We towed a dory in those days and when it sank below the waves, oars and thwarts washing away to leeward, I decided to seek refuge in Oak Bay. Unfortunately, our new course took us broadside to the swell. At our last board meeting, the directors had approved a plan to replace the three-­‐masted rig with the traditional two-­‐masted fishing schooner configuration, but as the Robbie rolled side to side, it appeared that her sticks may well come down a little earlier than planned!

As a precaution, the mate ushered everyone below deck, which was just as well, for the radar scanner, during a particularly nasty roll, left its somewhat tenuous grip on the wheelhouse roof and crashed to the deck below. Not long after this, there were shrieks of alarm from below decks and soon a string of sooty-­‐faced boys emerged from the companionway in some haste, crying that the ship was on fire.

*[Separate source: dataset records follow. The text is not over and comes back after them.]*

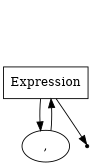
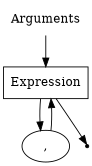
  digraph {
+   n1 [label=Arguments shape=plaintext]
    n2 [label=Expression shape=box]
    n3 [label="," shape=oval]
    end [shape=point]
+   n1 -> n2
    n2 -> n3
    n2 -> end
    n3 -> n2
  }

The bosun went below to investigate and reported later that the large diesel cook stove had broken loose and was bouncing around the accommodation space still alight and belching black smoke. He managed to lasso the offending beast with a mooring line and secure it to a bulkhead where it gave a few more snorts of soot before expiring.

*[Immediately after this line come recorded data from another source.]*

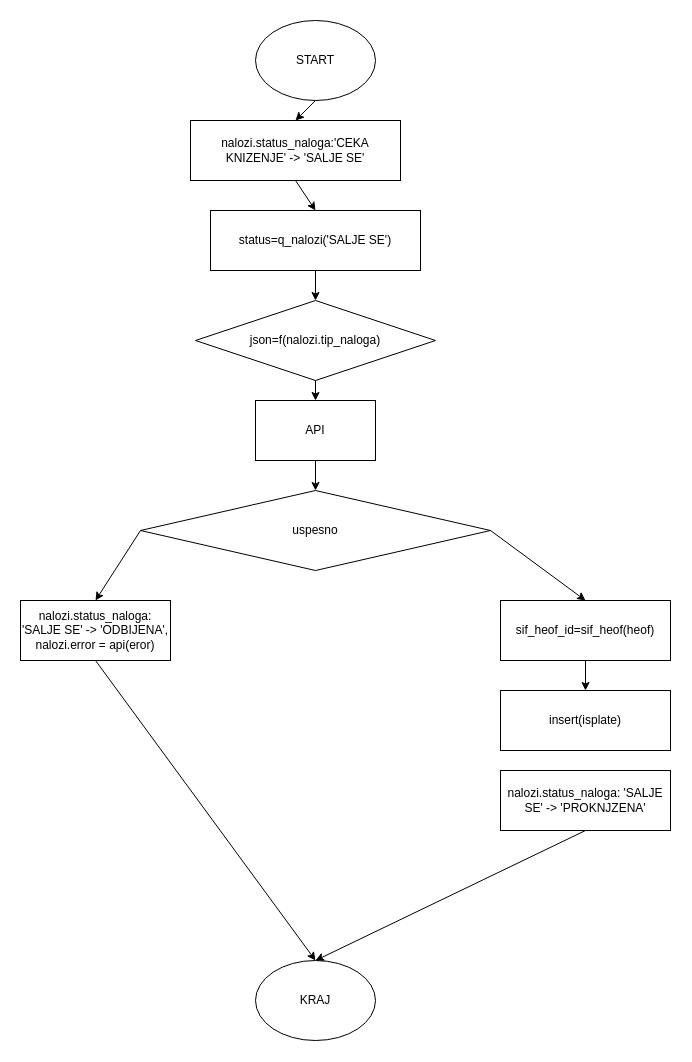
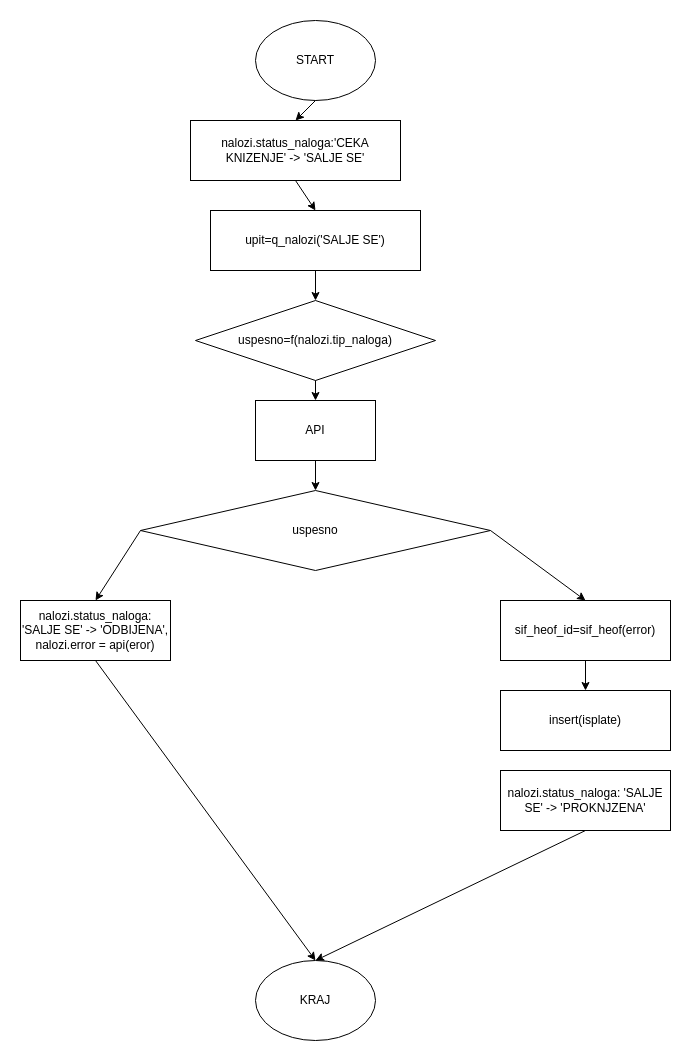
  <mxCell id="0" />
  <mxCell id="1" parent="0" />
  <mxCell id="2" value="START" style="ellipse;whiteSpace=wrap;html=1;" vertex="1" parent="1"><mxGeometry x="255" y="20" width="120" height="80" as="geometry" /></mxCell>
  <mxCell id="3" value="nalozi.status_naloga:'CEKA KNIZENJE' -&amp;gt; 'SALJE SE'" style="rounded=0;whiteSpace=wrap;html=1;" vertex="1" parent="1"><mxGeometry x="190" y="120" width="210" height="60" as="geometry" /></mxCell>
  <mxCell id="4" value="" style="endArrow=classic;html=1;rounded=0;exitX=0.5;exitY=1;exitDx=0;exitDy=0;entryX=0.5;entryY=0;entryDx=0;entryDy=0;" edge="1" parent="1" source="2" target="3"><mxGeometry width="50" height="50" relative="1" as="geometry"><mxPoint x="460" y="80" as="sourcePoint" /><mxPoint x="510" y="30" as="targetPoint" /></mxGeometry></mxCell>
- <mxCell id="5" value="status=q_nalozi('SALJE SE')" style="rounded=0;whiteSpace=wrap;html=1;" vertex="1" parent="1"><mxGeometry x="210" y="210" width="210" height="60" as="geometry" /></mxCell>
- <mxCell id="6" value="json=f(nalozi.tip_naloga)" style="rhombus;whiteSpace=wrap;html=1;" vertex="1" parent="1"><mxGeometry x="195" y="300" width="240" height="80" as="geometry" /></mxCell>
+ <mxCell id="5" value="upit=q_nalozi('SALJE SE')" style="rounded=0;whiteSpace=wrap;html=1;" vertex="1" parent="1"><mxGeometry x="210" y="210" width="210" height="60" as="geometry" /></mxCell>
+ <mxCell id="6" value="uspesno=f(nalozi.tip_naloga)" style="rhombus;whiteSpace=wrap;html=1;" vertex="1" parent="1"><mxGeometry x="195" y="300" width="240" height="80" as="geometry" /></mxCell>
  <mxCell id="7" value="API" style="rounded=0;whiteSpace=wrap;html=1;" vertex="1" parent="1"><mxGeometry x="255" y="400" width="120" height="60" as="geometry" /></mxCell>
  <mxCell id="8" value="uspesno" style="rhombus;whiteSpace=wrap;html=1;" vertex="1" parent="1"><mxGeometry x="140" y="490" width="350" height="80" as="geometry" /></mxCell>
  <mxCell id="9" value="nalozi.status_naloga: 'SALJE SE' -&amp;gt; 'ODBIJENA',&lt;br&gt;nalozi.error = api(eror)" style="rounded=0;whiteSpace=wrap;html=1;" vertex="1" parent="1"><mxGeometry x="20" y="600" width="150" height="60" as="geometry" /></mxCell>
- <mxCell id="10" value="sif_heof_id=sif_heof(heof)" style="rounded=0;whiteSpace=wrap;html=1;" vertex="1" parent="1"><mxGeometry x="500" y="600" width="170" height="60" as="geometry" /></mxCell>
+ <mxCell id="10" value="sif_heof_id=sif_heof(error)" style="rounded=0;whiteSpace=wrap;html=1;" vertex="1" parent="1"><mxGeometry x="500" y="600" width="170" height="60" as="geometry" /></mxCell>
  <mxCell id="11" value="insert(isplate)" style="rounded=0;whiteSpace=wrap;html=1;" vertex="1" parent="1"><mxGeometry x="500" y="690" width="170" height="60" as="geometry" /></mxCell>
  <mxCell id="12" value="nalozi.status_naloga: 'SALJE SE' -&amp;gt; 'PROKNJZENA'" style="rounded=0;whiteSpace=wrap;html=1;" vertex="1" parent="1"><mxGeometry x="500" y="770" width="170" height="60" as="geometry" /></mxCell>
  <mxCell id="13" value="" style="endArrow=classic;html=1;rounded=0;exitX=0.5;exitY=1;exitDx=0;exitDy=0;entryX=0.5;entryY=0;entryDx=0;entryDy=0;" edge="1" parent="1" source="3" target="5"><mxGeometry width="50" height="50" relative="1" as="geometry"><mxPoint x="300" y="420" as="sourcePoint" /><mxPoint x="350" y="370" as="targetPoint" /></mxGeometry></mxCell>
  <mxCell id="14" value="" style="endArrow=classic;html=1;rounded=0;exitX=0.5;exitY=1;exitDx=0;exitDy=0;entryX=0.5;entryY=0;entryDx=0;entryDy=0;" edge="1" parent="1" source="5" target="6"><mxGeometry width="50" height="50" relative="1" as="geometry"><mxPoint x="300" y="420" as="sourcePoint" /><mxPoint x="350" y="370" as="targetPoint" /></mxGeometry></mxCell>
  <mxCell id="15" value="" style="endArrow=classic;html=1;rounded=0;exitX=0.5;exitY=1;exitDx=0;exitDy=0;entryX=0.5;entryY=0;entryDx=0;entryDy=0;" edge="1" parent="1" source="6" target="7"><mxGeometry width="50" height="50" relative="1" as="geometry"><mxPoint x="300" y="420" as="sourcePoint" /><mxPoint x="350" y="370" as="targetPoint" /></mxGeometry></mxCell>
  <mxCell id="16" value="" style="endArrow=classic;html=1;rounded=0;exitX=0.5;exitY=1;exitDx=0;exitDy=0;entryX=0.5;entryY=0;entryDx=0;entryDy=0;" edge="1" parent="1" source="7" target="8"><mxGeometry width="50" height="50" relative="1" as="geometry"><mxPoint x="300" y="420" as="sourcePoint" /><mxPoint x="350" y="370" as="targetPoint" /></mxGeometry></mxCell>
  <mxCell id="17" value="KRAJ" style="ellipse;whiteSpace=wrap;html=1;" vertex="1" parent="1"><mxGeometry x="255" y="960" width="120" height="80" as="geometry" /></mxCell>
  <mxCell id="18" value="" style="endArrow=classic;html=1;rounded=0;exitX=1;exitY=0.5;exitDx=0;exitDy=0;entryX=0.5;entryY=0;entryDx=0;entryDy=0;" edge="1" parent="1" source="8" target="10"><mxGeometry width="50" height="50" relative="1" as="geometry"><mxPoint x="300" y="750" as="sourcePoint" /><mxPoint x="350" y="700" as="targetPoint" /></mxGeometry></mxCell>
  <mxCell id="19" value="" style="endArrow=classic;html=1;rounded=0;exitX=0.5;exitY=1;exitDx=0;exitDy=0;" edge="1" parent="1" source="10" target="11"><mxGeometry width="50" height="50" relative="1" as="geometry"><mxPoint x="300" y="750" as="sourcePoint" /><mxPoint x="350" y="700" as="targetPoint" /></mxGeometry></mxCell>
  <mxCell id="20" value="" style="endArrow=classic;html=1;rounded=0;exitX=0.5;exitY=1;exitDx=0;exitDy=0;entryX=0.5;entryY=0;entryDx=0;entryDy=0;" edge="1" parent="1" source="12" target="17"><mxGeometry width="50" height="50" relative="1" as="geometry"><mxPoint x="300" y="750" as="sourcePoint" /><mxPoint x="350" y="700" as="targetPoint" /></mxGeometry></mxCell>
  <mxCell id="21" value="" style="endArrow=classic;html=1;rounded=0;exitX=0;exitY=0.5;exitDx=0;exitDy=0;entryX=0.5;entryY=0;entryDx=0;entryDy=0;" edge="1" parent="1" source="8" target="9"><mxGeometry width="50" height="50" relative="1" as="geometry"><mxPoint x="300" y="750" as="sourcePoint" /><mxPoint x="350" y="700" as="targetPoint" /></mxGeometry></mxCell>
  <mxCell id="22" value="" style="endArrow=classic;html=1;rounded=0;exitX=0.5;exitY=1;exitDx=0;exitDy=0;entryX=0.5;entryY=0;entryDx=0;entryDy=0;" edge="1" parent="1" source="9" target="17"><mxGeometry width="50" height="50" relative="1" as="geometry"><mxPoint x="300" y="750" as="sourcePoint" /><mxPoint x="350" y="700" as="targetPoint" /></mxGeometry></mxCell>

The approach to Oak Bay Marina is complicated by two arms of a breakwater, designed to thwart the effect of the swell upon the yachts moored within. They also appear to be designed to thwart the master of a very large schooner who has to come in at some speed to counteract the grip of the waves upon his vessel. So with the aging “Jimmy” diesel screaming in protest, the bulwarks lined with small boys savouring the sweet taste of imminent freedom, we headed in until the bowsprit was almost over one arm of the breakwater, identifiable only by a seething mass of breaking waves and spin-drift. Then it was hard to starboard and hard to port and we were safely within the quiet waters of the harbour.

We had notified the school by radio telephone of the change in plan and they had their buses waiting along with some fellow students and anxious parents. As our precious cargo disembarked it was remarkable how colour had returned so quickly to their boyish faces and tales of their battle with elements took on heroic proportions.

The following day I received the expected call from the head of outdoor education. Despite our best intentions, the trip had ended in disaster and I had my apologies prepared.

“What on earth happened out there?” was his opening question. Before I had time to make my excuses he went on:

“Because whatever you did, it worked like a charm. Real spirit of teamwork. Kids can’t stop talking about it. Everybody wants to go now. We’ll book two, maybe three, trips next year.” A pause, and then: “Even that gale at the end brought ‘em all together. Couldn’t have been better if you’d planned it.”

So much for the precision of well-­‐oiled machinery.